Task description: Report, as a single number, how many lines of the records contain the word "nature".

[Dataset entries]
——

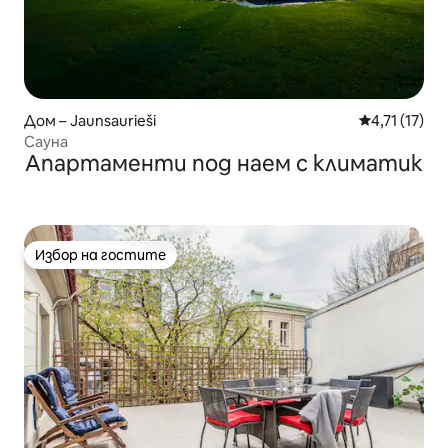
Дом – Jaunsaurieši
Средна оцен
4,71 (17)
Сауна
Апартаменти под наем с климатик
Избор на гостите
Избор на гостите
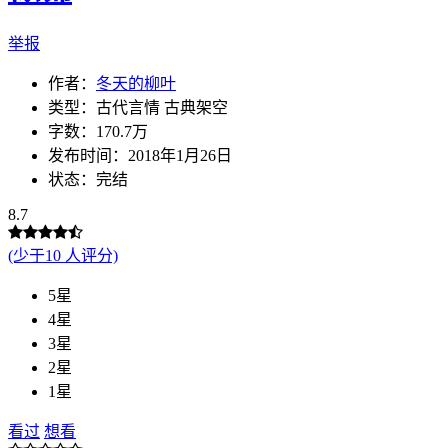
举报
作者：
冬天的柳叶
类型：古代言情 古典架空
字数：170.7万
发布时间：2018年1月26日
状态：完结
8.7
(少于10 人评分)
5星
4星
3星
2星
1星
看过
想看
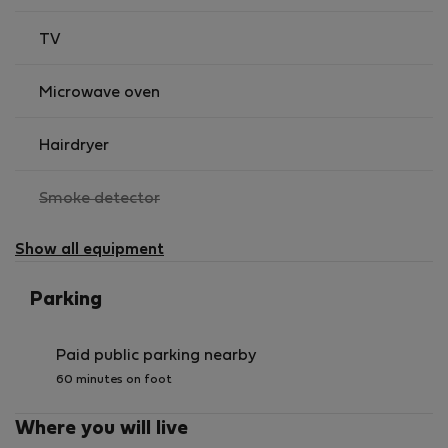
TV
Microwave oven
Hairdryer
,
Smoke detector
not
available
Show all equipment
Parking
Paid public parking nearby
60 minutes on foot
Where you will live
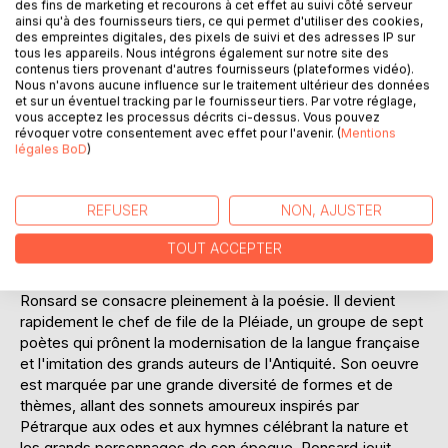
des fins de marketing et recourons à cet effet au suivi côté serveur
l'influence s'étend bien au-delà de son époque, touchant à
ainsi qu'à des fournisseurs tiers, ce qui permet d'utiliser des cookies,
des thèmes universels tels que l'amour, la nature, et la
des empreintes digitales, des pixels de suivi et des adresses IP sur
condition humaine. En parcourant ces pages, le lecteur est
tous les appareils. Nous intégrons également sur notre site des
transporté dans un voyage poétique à travers le temps, où
contenus tiers provenant d'autres fournisseurs (plateformes vidéo).
Nous n'avons aucune influence sur le traitement ultérieur des données
la beauté des mots de Ronsard résonne encore avec force
et sur un éventuel tracking par le fournisseur tiers. Par votre réglage,
et pertinence.
vous acceptez les processus décrits ci-dessus. Vous pouvez
révoquer votre consentement avec effet pour l'avenir. (
Mentions
légales BoD
)
L'AUTEUR :
Pierre de Ronsard, né en septembre 1524 au château de la
Possonnière dans le Vendômois, est l'une des figures
REFUSER
NON, AJUSTER
majeures de la poésie française du XVIe siècle. Issu d'une
famille noble, il reçoit une éducation soignée et fréquente
TOUT ACCEPTER
les milieux humanistes de son temps. Après une carrière
avortée à la cour en raison de problèmes de santé,
Ronsard se consacre pleinement à la poésie. Il devient
rapidement le chef de file de la Pléiade, un groupe de sept
poètes qui prônent la modernisation de la langue française
et l'imitation des grands auteurs de l'Antiquité. Son oeuvre
est marquée par une grande diversité de formes et de
thèmes, allant des sonnets amoureux inspirés par
Pétrarque aux odes et aux hymnes célébrant la nature et
les grands personnages de son époque. Ronsard jouit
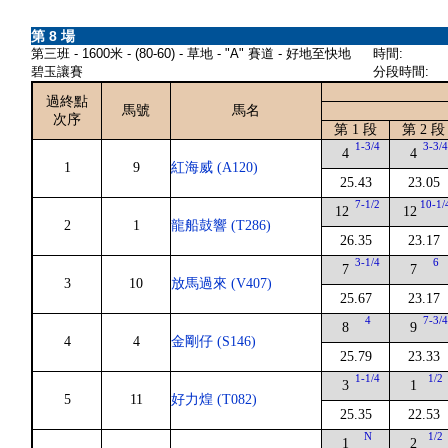
第 8 場
第三班 - 1600米 - (80-60) - 草地 - "A" 賽道 - 好地至快地
時間:
碧玉讓賽
分段時間:
過終點
馬號
馬名
次序
第 1 段
第 2 段
1-3/4
3-3/
4
4
1
9
紅海威 (A120)
25.43
23.05
7-1/2
10-1/
12
12
2
1
龍船鼓響 (T286)
26.35
23.17
3-1/4
6
7
7
3
10
放馬過來 (V407)
25.67
23.17
4
7-3/
8
9
4
4
金剛仔 (S146)
25.79
23.33
1-1/4
1/2
3
1
5
11
好力煌 (T082)
25.35
22.53
N
1/2
1
2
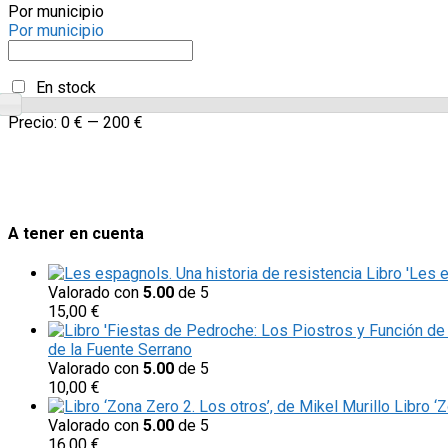
Por municipio
Por municipio
En stock
Precio:
0 €
—
200 €
A tener en cuenta
Libro 'Les 
Valorado con
5.00
de 5
15,00
€
de la Fuente Serrano
Valorado con
5.00
de 5
10,00
€
Libro ‘
Valorado con
5.00
de 5
16,00
€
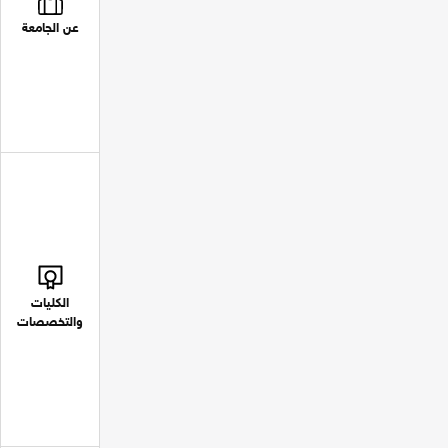
عن الجامعة
الكليات
والتخصصات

——

Output: 2